Hiro ran the math. He currently had 4,351 Soul Cash and 18,413 followers. The follower multiplier worked as plus one, meaning he was looking at nearly a 3X boost, pushing his total above 12,000 Soul Cash.
That’s enough to get one permanent Stat point, he thought. But is that the right call?
“Which Stat would you permanently increase?” Bianca asked, tearing her gaze from Mishka as she wiped her tentacle against her side. “You’re still looking pretty swole, if that’s what you’re worried about.”
“MIND,” Hiro said.
“Ah, so you aren’t worried about being Buffy the Revenant Slayer after all.”
Hiro ignored her. “And to upgrade my sword and my shield?”

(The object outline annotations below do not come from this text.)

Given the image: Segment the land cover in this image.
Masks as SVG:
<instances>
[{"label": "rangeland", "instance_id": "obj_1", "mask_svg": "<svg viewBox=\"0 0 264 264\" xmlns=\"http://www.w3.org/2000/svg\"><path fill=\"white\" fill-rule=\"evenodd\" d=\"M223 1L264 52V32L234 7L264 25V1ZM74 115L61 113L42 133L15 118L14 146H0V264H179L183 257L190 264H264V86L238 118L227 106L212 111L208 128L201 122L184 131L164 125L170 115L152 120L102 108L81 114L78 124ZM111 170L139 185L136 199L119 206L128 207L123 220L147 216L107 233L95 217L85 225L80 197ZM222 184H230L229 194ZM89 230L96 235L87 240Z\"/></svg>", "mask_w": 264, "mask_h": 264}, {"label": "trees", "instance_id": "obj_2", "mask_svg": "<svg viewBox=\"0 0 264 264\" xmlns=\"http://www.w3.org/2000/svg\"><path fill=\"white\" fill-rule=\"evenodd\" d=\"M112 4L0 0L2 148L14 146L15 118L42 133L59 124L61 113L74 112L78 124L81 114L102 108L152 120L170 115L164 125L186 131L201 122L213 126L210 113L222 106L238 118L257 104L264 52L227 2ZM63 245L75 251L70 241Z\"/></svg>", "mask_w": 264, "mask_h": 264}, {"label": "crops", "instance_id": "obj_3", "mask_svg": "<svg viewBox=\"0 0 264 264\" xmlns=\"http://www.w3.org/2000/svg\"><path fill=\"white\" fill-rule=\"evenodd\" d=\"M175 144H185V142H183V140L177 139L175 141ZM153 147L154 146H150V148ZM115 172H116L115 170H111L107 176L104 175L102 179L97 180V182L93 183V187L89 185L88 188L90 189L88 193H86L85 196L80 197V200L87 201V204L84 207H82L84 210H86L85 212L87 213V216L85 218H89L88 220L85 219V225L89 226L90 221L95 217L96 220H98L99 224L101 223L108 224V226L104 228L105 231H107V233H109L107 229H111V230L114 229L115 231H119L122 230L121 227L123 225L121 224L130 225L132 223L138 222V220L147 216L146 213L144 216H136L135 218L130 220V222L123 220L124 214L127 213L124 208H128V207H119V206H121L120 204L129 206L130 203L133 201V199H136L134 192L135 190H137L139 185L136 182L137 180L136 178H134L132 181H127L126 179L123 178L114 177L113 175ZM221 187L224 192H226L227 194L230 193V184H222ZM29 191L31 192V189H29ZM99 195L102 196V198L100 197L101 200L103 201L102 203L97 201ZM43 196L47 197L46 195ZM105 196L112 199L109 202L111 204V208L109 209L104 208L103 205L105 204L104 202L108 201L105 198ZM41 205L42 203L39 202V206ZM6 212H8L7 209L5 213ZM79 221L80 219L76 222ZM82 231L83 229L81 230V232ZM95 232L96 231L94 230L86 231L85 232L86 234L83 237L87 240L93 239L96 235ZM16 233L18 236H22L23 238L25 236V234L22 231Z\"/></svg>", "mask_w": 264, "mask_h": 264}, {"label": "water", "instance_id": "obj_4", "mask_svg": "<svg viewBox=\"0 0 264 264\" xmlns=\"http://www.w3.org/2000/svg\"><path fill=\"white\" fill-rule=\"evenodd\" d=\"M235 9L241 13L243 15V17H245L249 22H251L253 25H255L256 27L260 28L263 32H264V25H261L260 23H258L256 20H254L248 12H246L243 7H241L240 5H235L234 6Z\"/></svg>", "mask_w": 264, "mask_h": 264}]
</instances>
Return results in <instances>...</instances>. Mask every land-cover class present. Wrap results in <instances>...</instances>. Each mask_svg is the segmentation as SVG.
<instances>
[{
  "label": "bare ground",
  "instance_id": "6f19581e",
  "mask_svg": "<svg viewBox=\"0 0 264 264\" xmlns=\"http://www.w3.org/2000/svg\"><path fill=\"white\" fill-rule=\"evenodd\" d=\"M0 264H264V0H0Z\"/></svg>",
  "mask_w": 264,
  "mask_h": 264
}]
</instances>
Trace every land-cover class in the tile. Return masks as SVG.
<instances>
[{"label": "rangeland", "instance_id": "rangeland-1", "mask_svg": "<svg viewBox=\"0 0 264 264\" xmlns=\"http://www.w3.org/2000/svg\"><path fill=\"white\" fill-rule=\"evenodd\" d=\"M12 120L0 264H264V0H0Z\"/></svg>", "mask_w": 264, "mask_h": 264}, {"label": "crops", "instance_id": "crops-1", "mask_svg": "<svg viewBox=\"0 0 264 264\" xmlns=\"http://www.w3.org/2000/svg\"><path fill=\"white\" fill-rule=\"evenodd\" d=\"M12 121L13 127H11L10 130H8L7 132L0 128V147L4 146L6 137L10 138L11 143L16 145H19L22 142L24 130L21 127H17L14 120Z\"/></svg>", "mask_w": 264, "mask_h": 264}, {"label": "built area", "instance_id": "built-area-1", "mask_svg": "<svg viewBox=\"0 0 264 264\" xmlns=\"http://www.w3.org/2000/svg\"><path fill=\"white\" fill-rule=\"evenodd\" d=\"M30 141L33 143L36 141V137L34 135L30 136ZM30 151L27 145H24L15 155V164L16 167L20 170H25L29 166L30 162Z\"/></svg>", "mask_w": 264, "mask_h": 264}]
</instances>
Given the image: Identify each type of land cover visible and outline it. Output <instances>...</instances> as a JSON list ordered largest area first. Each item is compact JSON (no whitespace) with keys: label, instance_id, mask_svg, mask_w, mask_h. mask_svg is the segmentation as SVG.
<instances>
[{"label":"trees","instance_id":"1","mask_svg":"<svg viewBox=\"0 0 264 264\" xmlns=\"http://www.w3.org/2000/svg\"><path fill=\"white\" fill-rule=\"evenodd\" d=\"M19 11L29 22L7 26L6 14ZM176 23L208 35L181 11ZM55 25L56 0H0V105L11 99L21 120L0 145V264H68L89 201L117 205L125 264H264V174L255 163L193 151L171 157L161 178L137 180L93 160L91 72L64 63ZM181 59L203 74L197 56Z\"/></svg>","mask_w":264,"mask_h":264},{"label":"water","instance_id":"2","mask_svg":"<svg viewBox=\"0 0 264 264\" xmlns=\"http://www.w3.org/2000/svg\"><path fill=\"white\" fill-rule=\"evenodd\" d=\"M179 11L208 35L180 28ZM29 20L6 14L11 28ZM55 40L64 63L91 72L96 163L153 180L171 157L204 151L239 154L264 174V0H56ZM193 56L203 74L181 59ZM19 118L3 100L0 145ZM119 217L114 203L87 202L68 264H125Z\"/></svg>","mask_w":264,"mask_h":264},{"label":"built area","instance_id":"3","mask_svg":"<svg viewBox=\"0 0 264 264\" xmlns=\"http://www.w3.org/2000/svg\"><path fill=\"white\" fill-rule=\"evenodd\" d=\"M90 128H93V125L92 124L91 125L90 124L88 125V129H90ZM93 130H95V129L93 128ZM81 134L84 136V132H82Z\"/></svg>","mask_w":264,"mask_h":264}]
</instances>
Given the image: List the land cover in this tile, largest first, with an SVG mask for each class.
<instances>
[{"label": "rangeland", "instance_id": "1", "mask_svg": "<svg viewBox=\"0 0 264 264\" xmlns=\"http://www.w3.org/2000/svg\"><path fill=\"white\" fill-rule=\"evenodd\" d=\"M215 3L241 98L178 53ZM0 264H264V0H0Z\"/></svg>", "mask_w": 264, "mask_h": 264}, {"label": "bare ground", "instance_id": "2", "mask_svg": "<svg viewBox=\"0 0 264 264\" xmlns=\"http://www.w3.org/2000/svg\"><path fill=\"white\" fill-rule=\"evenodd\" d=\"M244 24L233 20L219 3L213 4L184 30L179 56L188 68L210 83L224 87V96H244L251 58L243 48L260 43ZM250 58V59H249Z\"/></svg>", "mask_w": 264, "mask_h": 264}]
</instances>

“Five thousand a piece,” the man said.
His counterpart nodded. “Sí, sí.”
Hiro exhaled slowly. That means I have two real choices. I could drop ten thousand Soul Cash into MIND and become smarter in this Interim and set me up for the next, or I could spend the same amount upgrading both my sword and shield.
Both choices had risks. He glanced at Bianca, who was watching him closely, Mishka relaxed in her fuzzy arms. It all came down to one question: Mind or might?
Hiro suddenly felt like he had seconds to decide, and he still didn’t know the right answer.